Ellie unscrews the bottle of tequila and takes a big swig for her size.
“Alright then. Let’s find out.”
“Aw, sweetie, relax. He’s only human.”
“I’m serious. You should try and fuck him. Seriously.”
Misha spins to Charlie. “You heard that right? That’s consent I think.”
“Ellie, you should forget about it. Meesh has had half the grade inside her. You can’t even wanna compete with that,” Charlie assures her.
“And what, you guys don’t think I can hold my own? I can get a guy. Guys like me.”
“Guys settle for you.”
“Giving lap dances and drugging guys doesn’t make you any more pretty than me.”
“I know people who would disagree with that. A lot of people actually.”
“Bravo, Meesh.” Ellie says clapping her hands.
“And you know, waiting for Chet to get plastered at Homecoming is the same as dropping some love in his drink.” Misha reaches into her bra, removing and shaking a baggy holding a few powder filled pills. “Don’t you?”

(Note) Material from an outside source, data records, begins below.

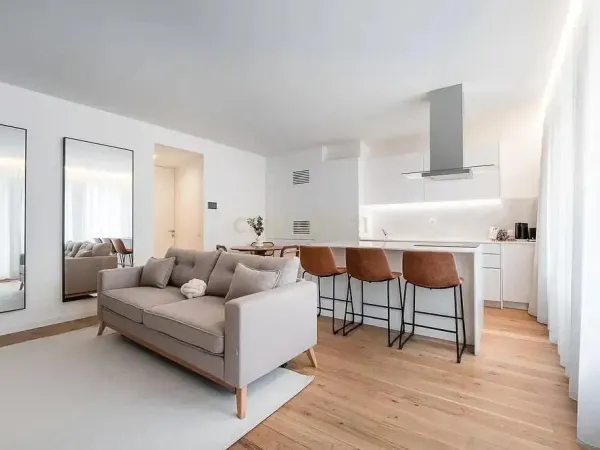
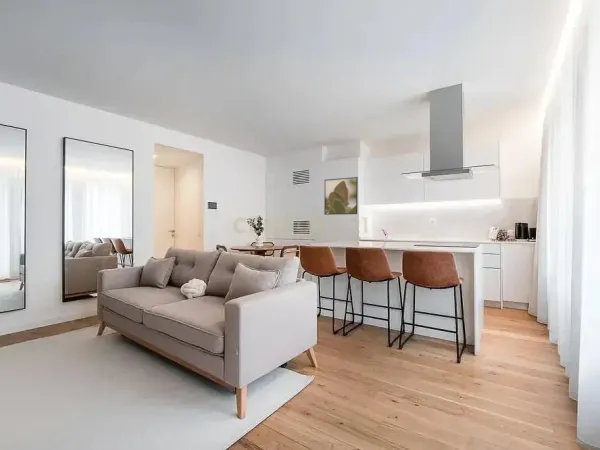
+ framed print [323,176,359,216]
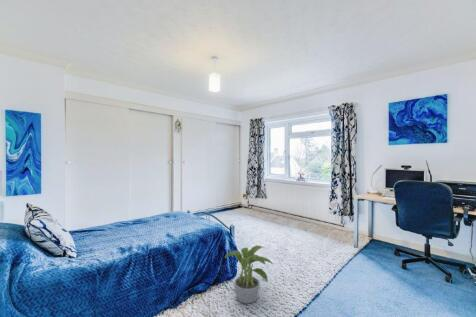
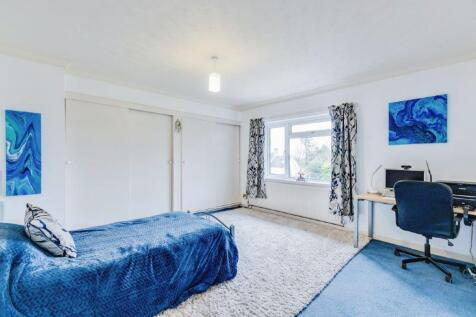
- potted plant [223,245,274,304]
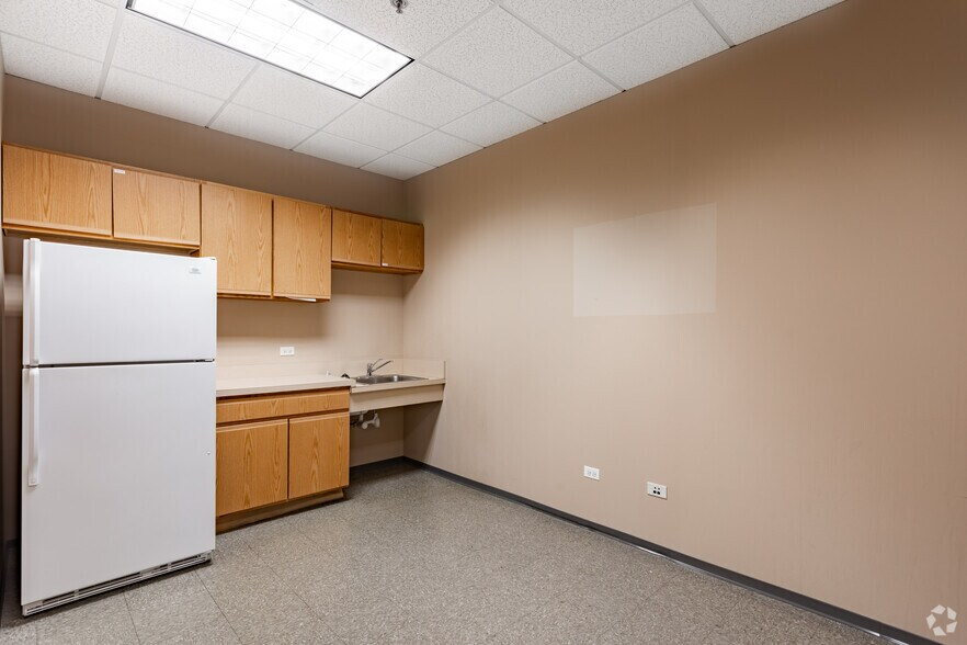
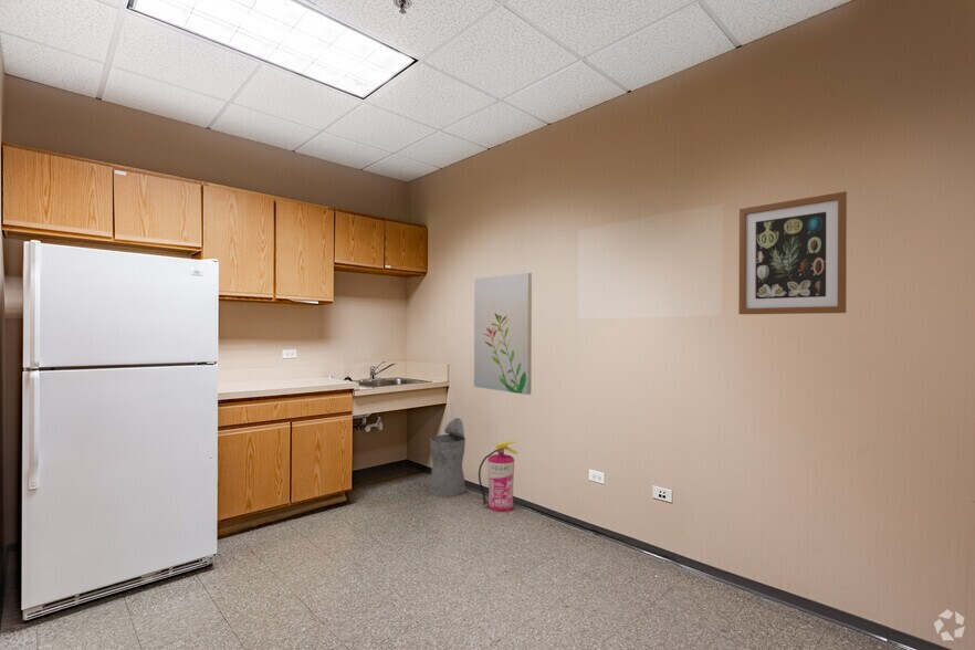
+ fire extinguisher [478,440,520,513]
+ wall art [737,190,848,315]
+ trash can [429,417,466,497]
+ wall art [473,272,533,396]
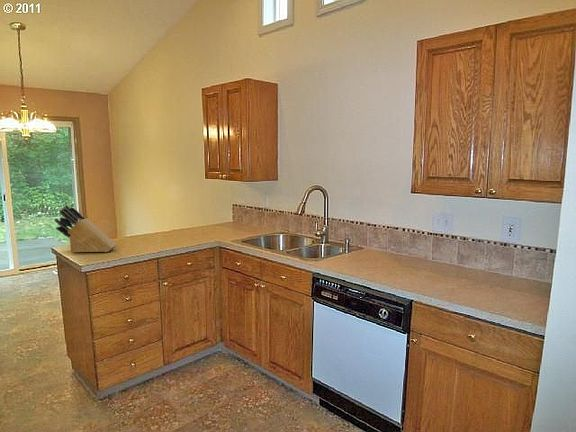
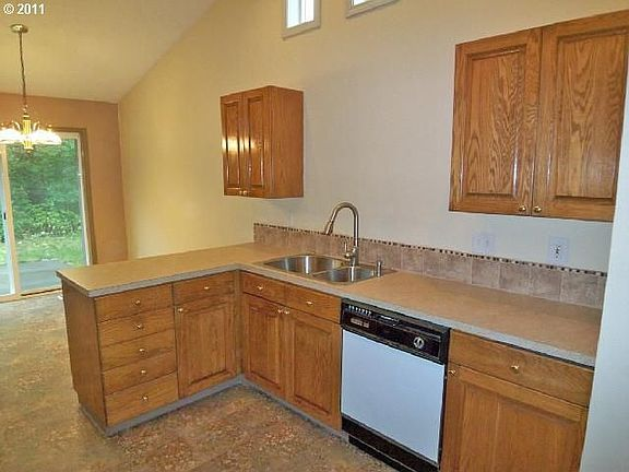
- knife block [54,205,118,254]
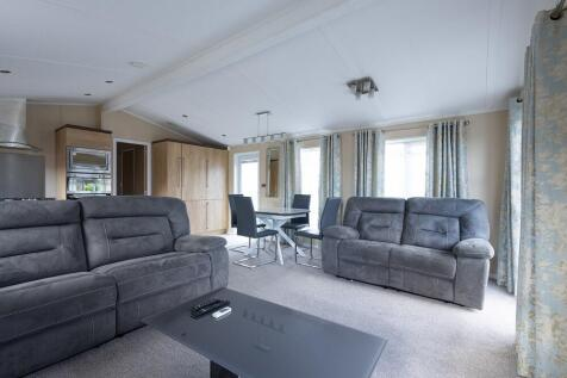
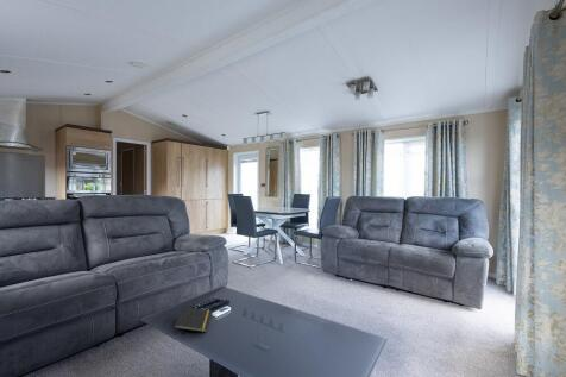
+ notepad [174,306,213,334]
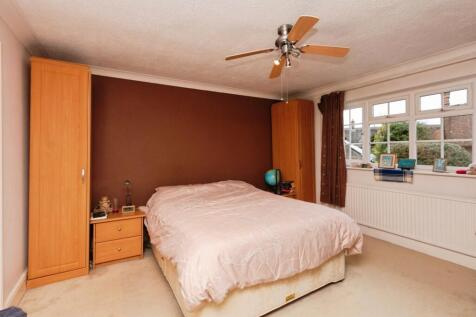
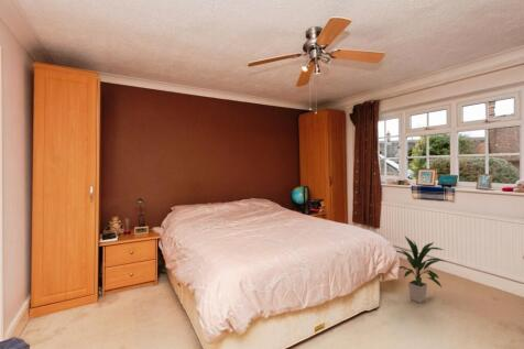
+ indoor plant [395,236,447,304]
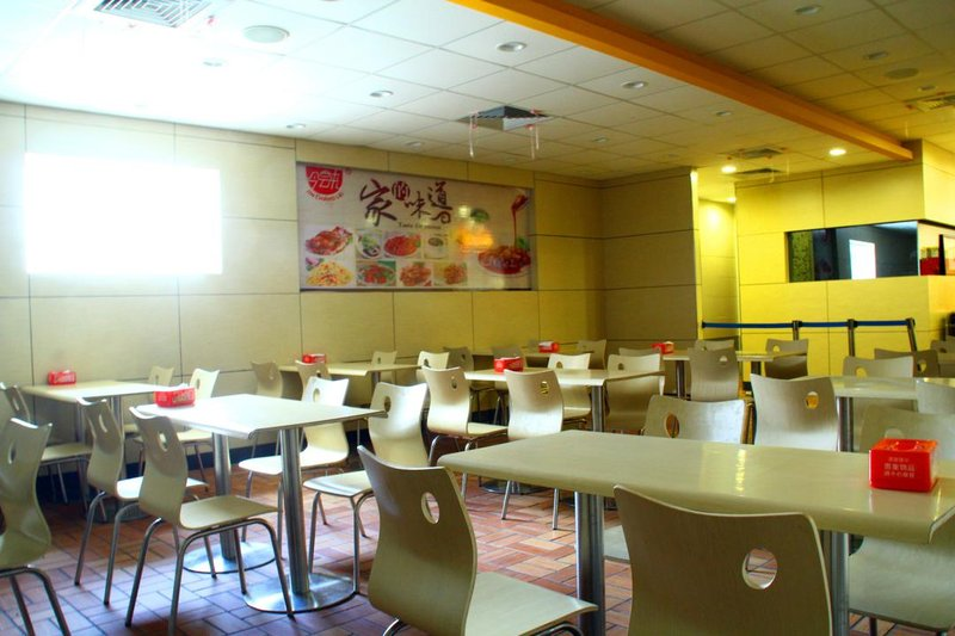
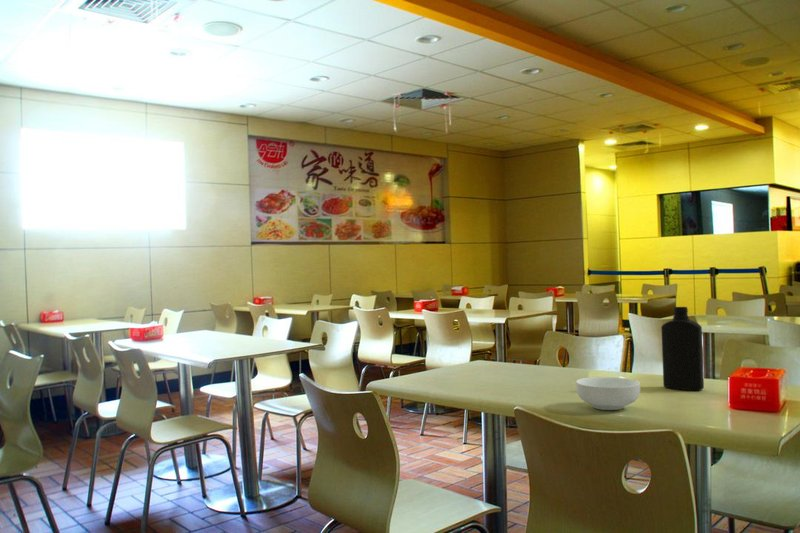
+ cereal bowl [575,376,641,411]
+ bottle [660,306,705,391]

“Who said I wasn’t putting something lovely in his drink?”
Ellie is now giggling, biting the bag and dragging it slowly from Misha’s hand.
“Oh fuck, I think that was it.” Charlie says and setting the break to the floor, turning the wheel to the left.
“Yeah.” Ellie + Misha.
They continue back the way they came and then to the right down Jameson Road. As if blessed by some secondary moon, the night clouds pump a red red light into the atmosphere.
Ellie passes a mostly empty bottle to Misha.
“Ooopen. Open wide. Widaa,” Misha calls to Charlie.
Charlie shuts her eyes and looks up at the roof, opening her mouth. Misha wets Charlie’s hair with almost all of what was left in the bottle, having less than an ounce land in her mouth. Unfazed or unaware Charlie straightens and accelerates the car, shaking her head and smiling but not laughing, exposing a uniform thicket of ivory.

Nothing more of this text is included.